EXERCISE —
Copy out the lines of the records below, from the line with "pose: elev=209.3 azim=349.7" up to and including the line with "Dot at: (267, 276)", and reproduce them character for character.

--- Begin THE INPUT ---

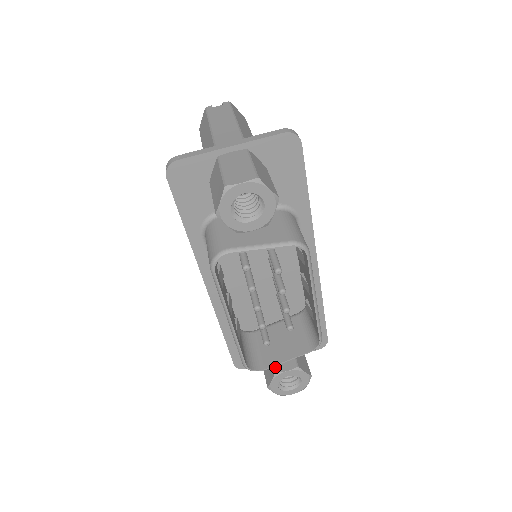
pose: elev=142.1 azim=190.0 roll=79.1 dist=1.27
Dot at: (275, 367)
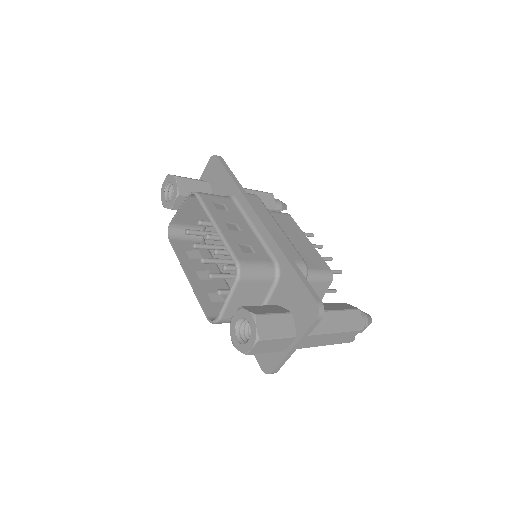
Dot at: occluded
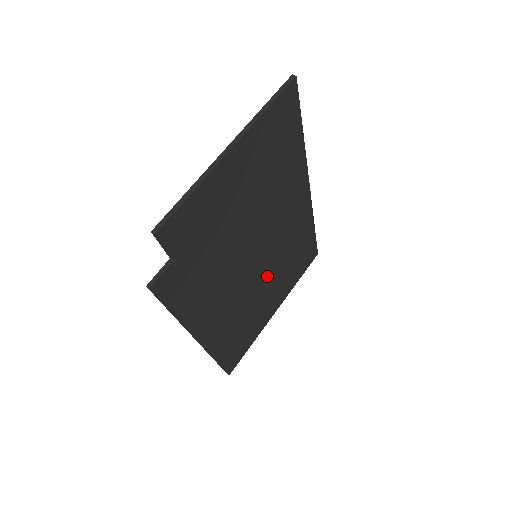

--- End THE INPUT ---
--- Begin THE INPUT ---

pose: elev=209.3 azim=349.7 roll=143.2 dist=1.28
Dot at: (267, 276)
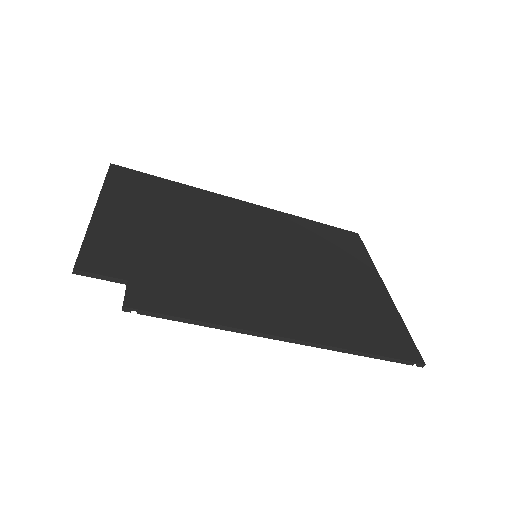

--- End THE INPUT ---

WRITTEN SOLUTION —
pose: elev=209.3 azim=349.7 roll=143.2 dist=1.28
Dot at: (267, 276)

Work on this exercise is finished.